Mme Sophie avait raison; Jeanne n'était pas accoutumée à tant de tranquillité: il lui semblait qu'elle n'eût point d'occupation. Quand son ménage était fait, qu'elle avait promené la chèvre et qu'elle lui avait amassé de l'herbe, le reste de la journée lui paraissait bien long.
Elle filait sur sa galerie pendant que Nannette amusait son frère; quand elle s'ennuyait trop, elle prenait ses deux enfants et les emmenait au Grand-Bail. Là, elle aidait à Louise, et bien souvent on la retenait à souper avec son mari qui battait à la grange; d'autres fois, elle s'occupait de son jardin. Nannette la suivait partout, et, comme sa mère lui apprenait beaucoup de choses, cette petite fille causait bien mieux que les autres enfants du bourg.
Quand les anciennes voisines de Jeanne passaient sur le chemin pour aller au marché, elles entraient souvent chez elle, et après avoir visité sa maison, elles lui disaient:
«Elle doit te coûter bon ta maison, petite Jeanne!
--Pourquoi donc ça?
--C'est que tu as un beau jardin en avant; on ne voit ni fumier ni immondices devant ta porte. Et avec quoi comptes-tu donc fumer tes champs?
--Je peux bien avoir de quoi fumer mes champs sans mettre mon fumier sous mes fenêtres, pour empester ma maison et rendre mes enfants malades. N'ai-je pas ma cour, où est l'étable?
--Mais si tu ne mets pas de la paille pourrir devant ta porte, le peu de bétail que tu as ne pourra suffire à fumer tes champs.

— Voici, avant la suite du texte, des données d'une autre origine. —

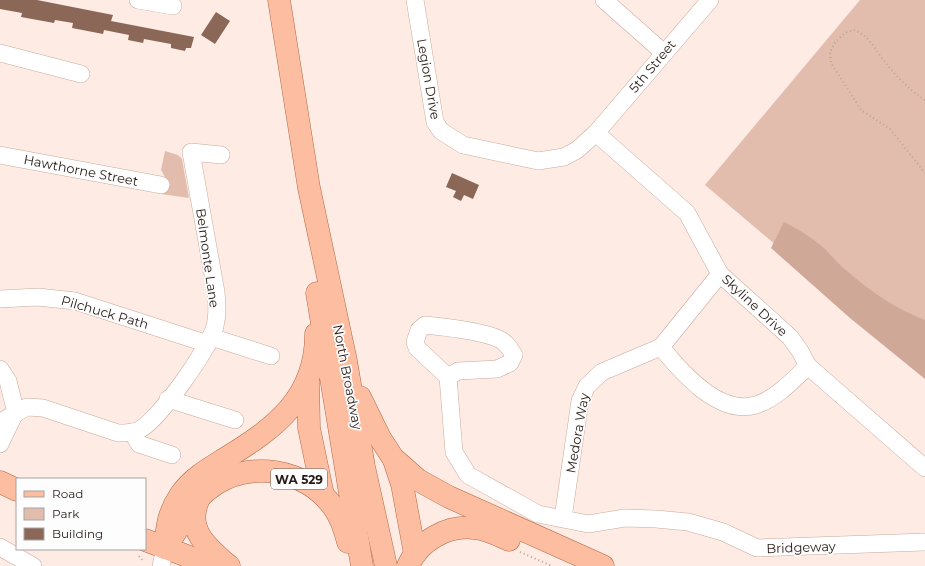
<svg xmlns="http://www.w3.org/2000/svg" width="925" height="566" font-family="Montserrat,sans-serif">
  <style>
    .green { fill: #e2bdad }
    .forest { fill: #cfa897 }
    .building { fill: #8b6758 }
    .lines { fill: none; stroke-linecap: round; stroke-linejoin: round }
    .minor-casing { stroke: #c8aa9e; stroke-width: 18 }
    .major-casing { stroke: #b06847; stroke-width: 23 }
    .path { stroke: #b4a49d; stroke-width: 2; stroke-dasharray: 1 3; stroke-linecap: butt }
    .minor { stroke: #fff; stroke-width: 17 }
    .major { stroke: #fcbda0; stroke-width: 22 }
    .labels { text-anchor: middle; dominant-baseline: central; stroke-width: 3.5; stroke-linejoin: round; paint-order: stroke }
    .shield { fill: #fdfdfd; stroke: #665f5c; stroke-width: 1 }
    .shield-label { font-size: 12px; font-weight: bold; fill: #261b17 }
    .street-label { font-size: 13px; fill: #261b17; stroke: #fdfdfd }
  </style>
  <rect width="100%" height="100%" fill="#feebe3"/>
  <g class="green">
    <path d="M860,0H925V371L705,185Z"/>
    <path d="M165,151L178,155L182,159L189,198L161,194L165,177L161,170Z"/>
  </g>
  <path class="forest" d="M784,222C798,229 813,238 825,249C832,256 839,265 847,271C871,292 896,309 925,320V379L850,318L771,248Z"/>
  <g class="building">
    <path d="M0,0H37L113,15L111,21L194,37L191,48H186L185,51L171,48V44L144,39L143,43L128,40L129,35L104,30L103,34L72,28L73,23L55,20L54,23L21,17L22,13L0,9Z"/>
    <path d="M216,12L230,21L215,44L201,35Z"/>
    <path d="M452,173L479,185L473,199L464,195L461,201L453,197L456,191L446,187Z"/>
  </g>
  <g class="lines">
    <g class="minor-casing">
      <g id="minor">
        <path d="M138,0L173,6"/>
        <path d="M415,0L435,122L441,131L463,145L538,161L564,157L577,150L596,133L710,0"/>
        <path d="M604,0L664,53"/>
        <path d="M0,53L81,74"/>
        <path d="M596,133L687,213L720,274L790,337L800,351L808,366L925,468"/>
        <path d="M0,155L161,185"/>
        <path d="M0,299L38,297L75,301L208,344"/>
        <path d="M211,337L271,356"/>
        <path d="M661,347C681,372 719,416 756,405C777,398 792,381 808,366"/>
        <path d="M0,369L8,381L16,413"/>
        <path d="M448,377L458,371L497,369L510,363L514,355C510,349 506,342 499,339C482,331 445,327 425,325L419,330L415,342L417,348L448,377L454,452L468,475L538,514L588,524L625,518L656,519L688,522L723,532L757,548L925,542"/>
        <path d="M168,399L235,420"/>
        <path d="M0,423L2,421L27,407L43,408L118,433C125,433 133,433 139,430C159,420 209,349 215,326C218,315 217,304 216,292L191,152L221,155"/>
        <path d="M132,432L139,444L172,455"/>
        <path d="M0,444L14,415"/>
        <path d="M563,518L580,401L587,386L602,372L661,347L720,274"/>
        <path d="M0,547L33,566"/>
        <path d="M161,566L165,548"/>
      </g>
    </g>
    <g class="major-casing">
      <g id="major">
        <path d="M279,0L309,188L346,361L364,467L386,566"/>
        <path d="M317,293L362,566"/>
        <path d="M308,380L309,428L323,495"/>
        <path d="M360,397L380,438L393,458L418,480L449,497L603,566"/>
        <path d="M394,460L402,484L415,554"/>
        <path d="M0,482L17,490"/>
        <path d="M198,501C185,530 209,549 229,566"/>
        <path d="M171,539C183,522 193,500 210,488C248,459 306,468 334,508C341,518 345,530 348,542"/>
        <path d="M145,540L213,566"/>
        <path d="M165,548C167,526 168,513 181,494C192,478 210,468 226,458C275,428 316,398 316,334"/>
        <path d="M408,566C419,541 447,525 474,528C487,529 498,535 509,540"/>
      </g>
    </g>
    <g class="path">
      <path d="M925,100C909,90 896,76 885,62C875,50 869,34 853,30L845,33L836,41L830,52L831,63L861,110L890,129L925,173"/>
      <path d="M520,552L552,566"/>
      <path d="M139,556L143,561"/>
    </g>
    <use href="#minor" class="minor"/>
    <use href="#major" class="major"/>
  </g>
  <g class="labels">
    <rect class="shield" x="271" y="469" width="56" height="20" rx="3"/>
    <g class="shield-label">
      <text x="299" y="479">WA 529</text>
    </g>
    <g class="street-label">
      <text transform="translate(652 66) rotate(-50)">5th Street</text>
      <text transform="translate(429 79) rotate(80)">Legion Drive</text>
      <text transform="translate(81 170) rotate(11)">Hawthorne Street</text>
      <text transform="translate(208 258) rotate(82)">Belmonte Lane</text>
      <text transform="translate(755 305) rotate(43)">Skyline Drive</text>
      <text transform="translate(105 312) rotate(16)">Pilchuck Path</text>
      <text transform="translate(348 377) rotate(79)">North Broadway</text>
      <text transform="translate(577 433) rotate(-80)">Medora Way</text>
      <text transform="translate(801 547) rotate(-2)">Bridgeway</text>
    </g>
  </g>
  <rect x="16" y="478" width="130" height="72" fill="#fdfdfd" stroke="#a7a3a1"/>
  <rect x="24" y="491" width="20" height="6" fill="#fcbda0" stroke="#a7a3a1"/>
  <text x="52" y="498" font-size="12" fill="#261b17">Road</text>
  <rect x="24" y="508" width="20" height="12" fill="#e2bdad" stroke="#a7a3a1"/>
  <text x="52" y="518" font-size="12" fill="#261b17">Park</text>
  <rect x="24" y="528" width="20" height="12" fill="#8b6758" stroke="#a7a3a1"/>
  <text x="52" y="538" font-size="12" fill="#261b17">Building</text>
</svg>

--Vous croyez donc que cette paille que vous mettez pourrir devant vos portes fait un bon engrais? Vous vous trompez fort: c'est bon pour vous donner la fièvre ainsi qu'à vos enfants, et voilà tout.
--Comment fais-tu donc, toi?
--Moi, je mets une couche de paille et une de terre sur mon fumier chaque fois que grand Louis nettoie l'étable; j'empêche comme ça qu'il ne sèche, et la paille et la terre qui le couvrent deviennent un excellent engrais. Faites de la litière jusqu'au ventre à vos bêtes, et tenez propre le devant de votre porte, vous verrez comme vous vous en trouverez bien!
--Qui est-ce qui t'a donc appris tout ça, Jeanne?
--C'est Étienne Durand, le gendre de maître Tixier du Grand-Bail.
--Il veut donc changer toutes les coutumes, celui-là?
--Il ne veut rien changer; il veut seulement faire mieux, et il s'y entend bien; grand Louis dit que c'est un excellent cultivateur.»